Logical for whether only stochastic nodes should be returned (default = TRUE). If FALSE, both deterministic and stochastic nodes are returned.

returnType

Either names for returned nodes to be node names or ids for returned nodes to be graph IDs.

returnScalarComponents

If FALSE (default), multivariate nodes are returned as full names (e.g. x[1:3]). If TRUE, they are returned as scalar elements (e.g. x[1], x[2], x[3]).

Value

List of nodes that are in conditionally independent sets. With each set, nodes are returned in topologically sorted order. The sets themselves are returned in topologically sorted order of their first nodes.

Details

This function returns sets of conditionally independent nodes. Multiple input nodes might be in the same set or different sets, and other nodes (not in nodes) will be included.
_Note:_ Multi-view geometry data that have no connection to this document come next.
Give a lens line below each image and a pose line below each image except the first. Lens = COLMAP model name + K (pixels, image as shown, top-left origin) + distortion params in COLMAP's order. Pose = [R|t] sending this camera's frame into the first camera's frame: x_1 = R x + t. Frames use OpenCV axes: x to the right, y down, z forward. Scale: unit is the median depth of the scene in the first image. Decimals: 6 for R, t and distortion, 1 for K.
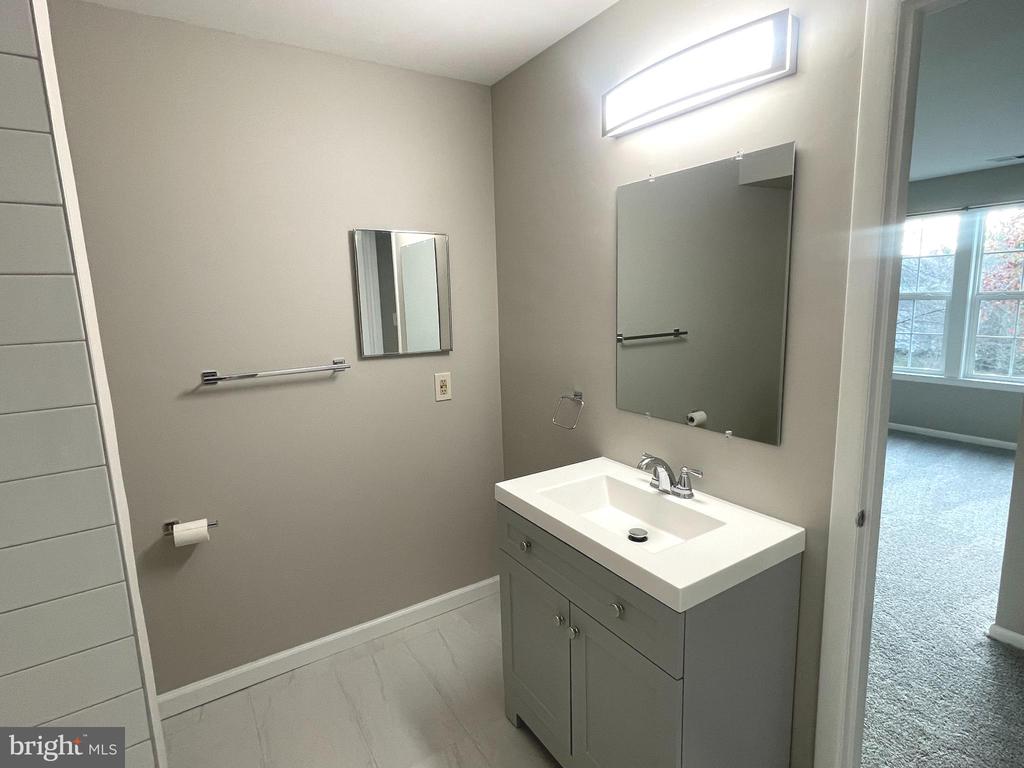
lens RADIAL K [[527.8, 0, 512.0], [0, 527.8, 384.0], [0, 0, 1]] dist [-0.003520, 0.000577]
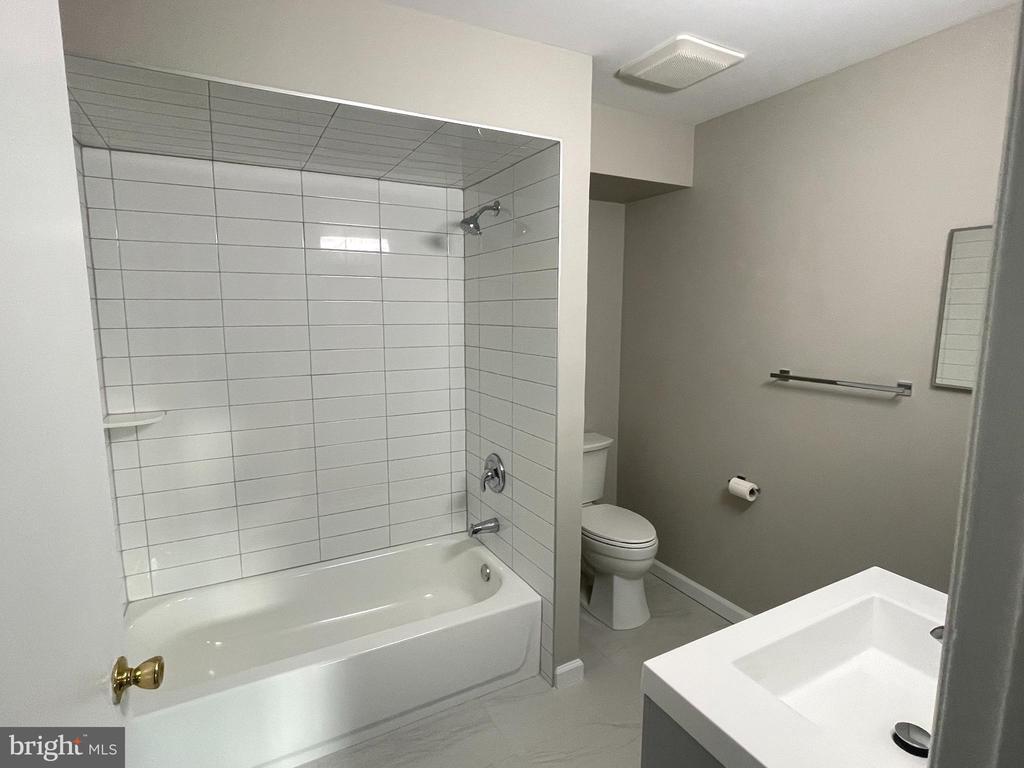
lens RADIAL K [[527.8, 0, 512.0], [0, 527.8, 384.0], [0, 0, 1]] dist [-0.003520, 0.000577]
pose [[-0.067039, 0.170999, -0.982988, 0.578824], [-0.166305, 0.969507, 0.179995, -0.093137], [0.983793, 0.175542, -0.036557, 0.390802]]
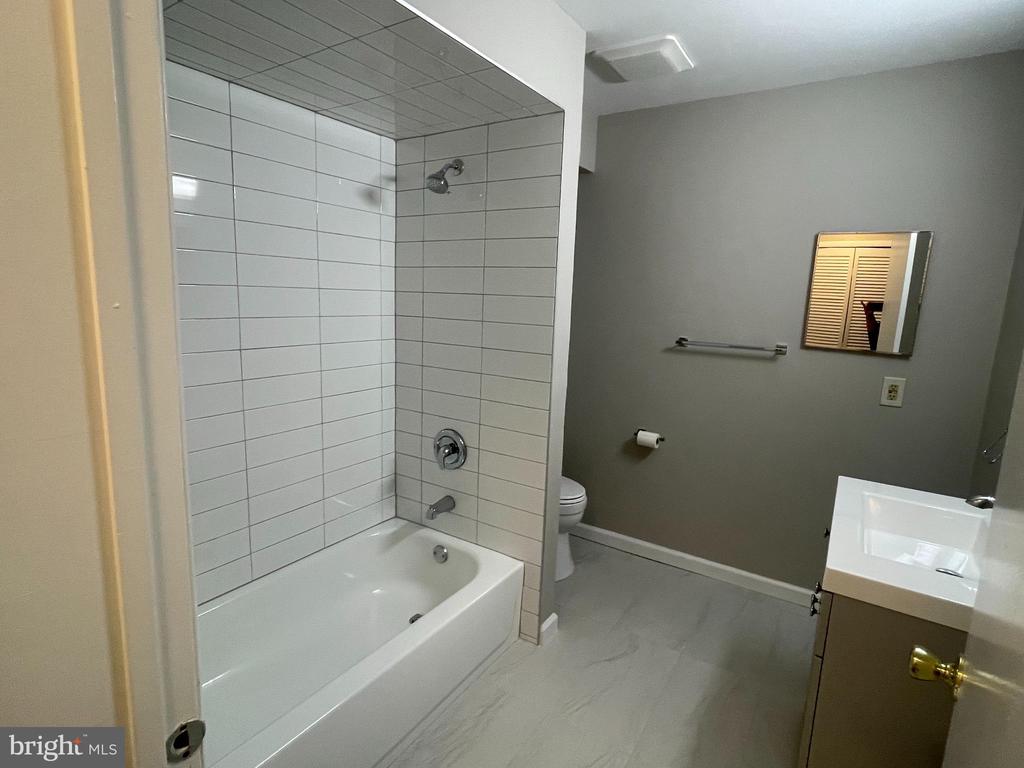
lens RADIAL K [[527.8, 0, 512.0], [0, 527.8, 384.0], [0, 0, 1]] dist [-0.003520, 0.000577]
pose [[0.410244, 0.201971, -0.889330, 0.487347], [-0.202021, 0.971067, 0.127342, 0.010408], [0.889318, 0.127422, 0.439177, -0.037641]]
By default, deterministic dependencies of givenNodes are also counted as given nodes. This is relevant only for parent nodes. This allows the givenNodes to include only stochastic nodes. Say we have A -> B -> C -> D. A and D are givenNodes. C is a latent node. B is a deterministic node. By default, B is considered given. Otherwise, other branches that depend on B would be grouped in the same output set as C, but this is usually what is wanted. Any use of the resulting output must ensure that B is calculated when necessary, as usual with nimble's model-generic programming. To turn off this feature, set nimbleOptions(groupDetermWithGivenInCondIndSets = FALSE).

See Also

There is a non-exported function nimble:::testConditionallyIndependentSets(model, sets, initialize = TRUE) that tests whether the conditional independence of sets is valid. It should be the case that nimble:::testConditionallyIndependentSets(model, getConditionallyIndependentSets(model), initialize = TRUE) returns TRUE.